La France, de son côté, a amorcé, sous l’égide du ministre Lecornu, depuis 2022, une dynamique de retrait militaire d’Afrique. Fin de l’opération Barkhane au Mali, au Niger et au Burkina, fermeture des bases militaires permanentes au Sénégal et en Côte d’Ivoire. C’était une erreur historique, car seule l’armée française a l’expérience et l’expertise du terrain sahélien.
Ce qui se joue en ce moment, c’est l’organisation ou la désorganisation de notre frontière sud. Ne pas intervenir reviendrait à laisser la menace djihadiste s’amplifier au sud de nos frontières, et à laisser les principaux États d’où elle pourrait être contenue se faire progressivement gangrener.
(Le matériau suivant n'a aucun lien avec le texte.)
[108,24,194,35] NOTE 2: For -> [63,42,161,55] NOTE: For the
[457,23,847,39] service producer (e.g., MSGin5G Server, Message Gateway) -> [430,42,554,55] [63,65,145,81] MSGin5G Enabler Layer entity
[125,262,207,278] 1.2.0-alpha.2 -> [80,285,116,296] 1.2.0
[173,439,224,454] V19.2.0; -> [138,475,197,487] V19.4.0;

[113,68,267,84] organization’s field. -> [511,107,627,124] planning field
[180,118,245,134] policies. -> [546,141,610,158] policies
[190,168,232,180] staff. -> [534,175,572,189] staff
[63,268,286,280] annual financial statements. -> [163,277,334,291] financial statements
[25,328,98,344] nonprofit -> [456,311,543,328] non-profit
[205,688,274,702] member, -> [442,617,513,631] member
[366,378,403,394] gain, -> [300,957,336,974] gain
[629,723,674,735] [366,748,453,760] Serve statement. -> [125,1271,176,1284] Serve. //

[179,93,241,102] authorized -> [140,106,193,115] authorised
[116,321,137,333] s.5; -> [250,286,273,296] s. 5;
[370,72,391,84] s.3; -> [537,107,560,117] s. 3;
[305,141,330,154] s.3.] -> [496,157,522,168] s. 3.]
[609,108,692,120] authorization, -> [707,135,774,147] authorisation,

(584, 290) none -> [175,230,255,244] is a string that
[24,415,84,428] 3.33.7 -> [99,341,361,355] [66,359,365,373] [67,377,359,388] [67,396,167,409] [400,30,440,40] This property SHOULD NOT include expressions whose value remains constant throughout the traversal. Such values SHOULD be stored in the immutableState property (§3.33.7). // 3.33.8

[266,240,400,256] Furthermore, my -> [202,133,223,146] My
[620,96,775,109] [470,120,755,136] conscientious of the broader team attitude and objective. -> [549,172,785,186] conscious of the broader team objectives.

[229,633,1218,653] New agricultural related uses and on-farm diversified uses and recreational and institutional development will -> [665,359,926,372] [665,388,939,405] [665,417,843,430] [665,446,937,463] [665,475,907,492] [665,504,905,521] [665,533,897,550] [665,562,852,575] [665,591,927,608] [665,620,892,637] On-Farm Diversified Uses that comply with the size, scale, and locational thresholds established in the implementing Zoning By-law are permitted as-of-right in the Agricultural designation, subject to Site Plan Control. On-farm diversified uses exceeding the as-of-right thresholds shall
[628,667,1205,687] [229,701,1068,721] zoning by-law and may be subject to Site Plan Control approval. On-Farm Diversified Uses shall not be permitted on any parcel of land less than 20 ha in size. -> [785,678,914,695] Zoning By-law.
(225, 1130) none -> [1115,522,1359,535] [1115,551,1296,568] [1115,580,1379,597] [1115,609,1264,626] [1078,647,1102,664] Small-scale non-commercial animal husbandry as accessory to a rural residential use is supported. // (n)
Ce contexte chaotique pourrait permettre à des puissances comme la Russie ou la Turquie d’étendre leur influence sur de nouveaux gouvernements africains afin de garantir, non pas la paix civile, mais la protection (éphémère) de régimes chancelants.
Cependant, une nouvelle opération Barkhane serait inimaginable dans les conditions actuelles. Et pour quels débouchés politiques ? Les fractures politiques maliennes (revendication de l’autonomie/et de l’indépendance du nord du Mali par les combattants de l’Azawad) sont plus profondes que jamais. Il serait sans doute impensable de penser régler la situation malienne en revenant au statu quo ante bellum. Le Mali, dans sa forme actuelle, n’a aucun avenir. Une mise sous tutelle du pays par l’ONU serait juridiquement possible mais politiquement irréalisable. A moins que l’UA et que l’ensemble de ses voisins ne s’y montrent favorables ?
Pour l’heure, il est urgent d’aider à la fortification des frontières des États frontaliers du Mali et de trouver un chemin pour que l’armée française revienne se positionner dans les pays du golfe de Guinée. Mais je doute qu’une initiative de cette nature puisse être prise par un gouvernement dirigé par Sébastien Lecornu, celui qui fut le ministre des Armées qui les a fermées en premier lieu.

Les opinions exprimées dans cet article sont celles de l’auteur et ne reflètent pas nécessairement celles d’Epoch Times.